2017 Holden Astra preliminary specs and pricing revealed, on sale in December – UPDATE


----------



## jsusanka (Jan 31, 2011)

not exactly a glowing review.


----------



## jblackburn (Apr 14, 2012)

This is probably the worst review I've seen for it. There are tons of YouTube and magazine reviews out there that point out that other than the numb steering, it's one of the best cars in class besides the Civic. Only one or two called it underpowered despite it also having one of the quickest 0-60 times in class. 

I would agree with the cloth seats being flat and relatively unsupportive compared to the 1st generation though.


----------



## Merc6 (Jun 8, 2013)

She is pro Honda and didn't even tear it apart as bad a that short stack of words....
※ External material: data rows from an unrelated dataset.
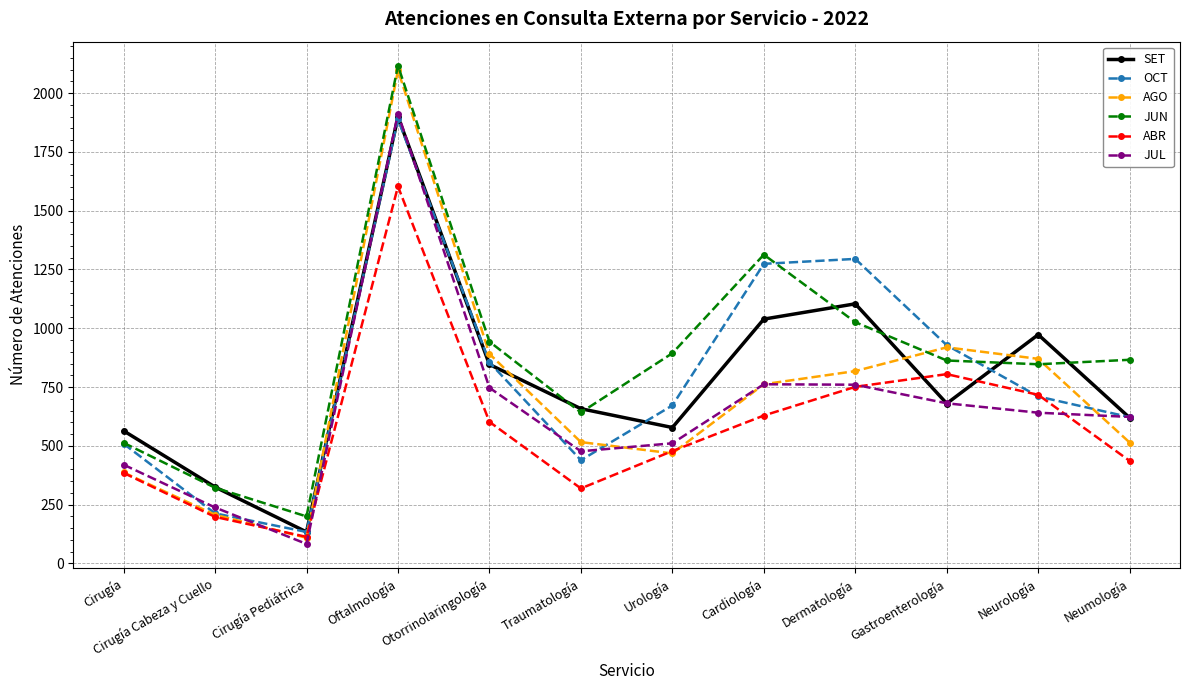

Where is the first local minimum for JUN?

Cirugía Pediátrica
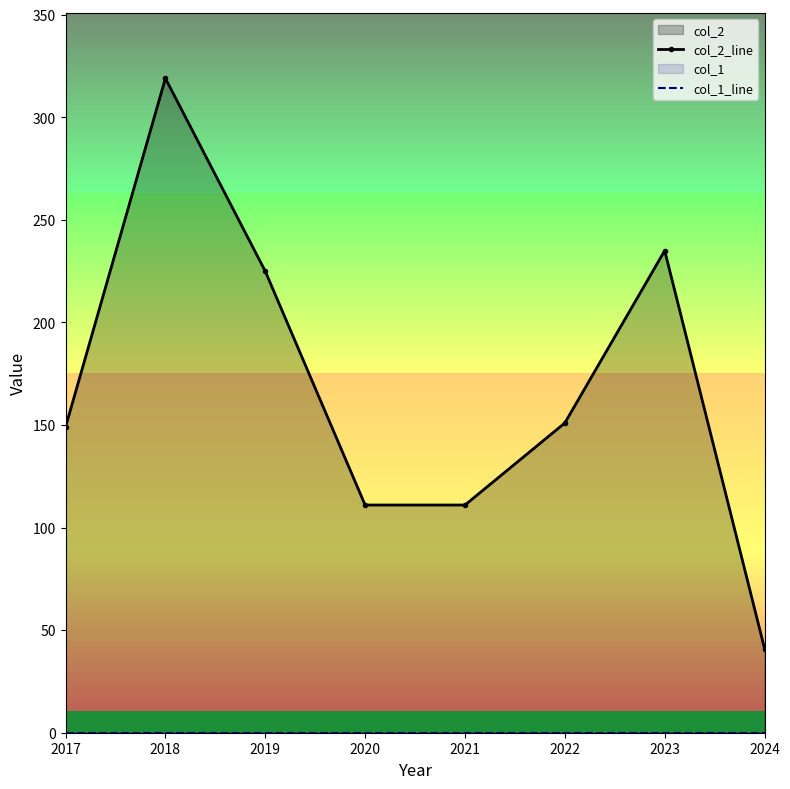

Where is col_1_line nearest to the value 0?

2017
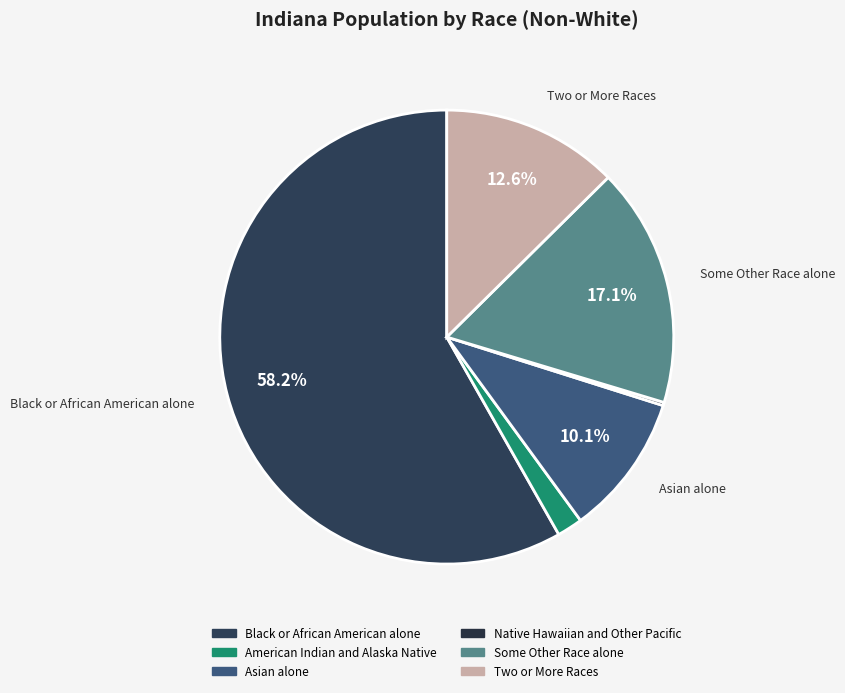

What is the largest slice in the pie chart?

Black or African American alone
https://www.youtube.com/watch?v=YFuJii3oeqQ


She also accidentally or coincidentally said the hatchback drives more sportier than the sedan in the link of hatch vs hatch.

https://www.youtube.com/watch?v=qxRdEXIzsb0



Then you have 1 more where the manual Cruze is reviewed and wasn't as bad.

https://www.youtube.com/watch?v=VjxNl0foqZw


----------



## jblackburn (Apr 14, 2012)

The Civic is definitely a solid effort by Honda after the lukewarm last generation - a friend has the new 2.0 liter. Very solidly put together and actually somewhat fun to drive (still don't like the transmission), but the styling inside and out just doesn't do it for me. 

If cars sold based on auto journalist reviews though, the Mazda 3, 6, and CX-5 would probably be the sales champions in their respective classes.


----------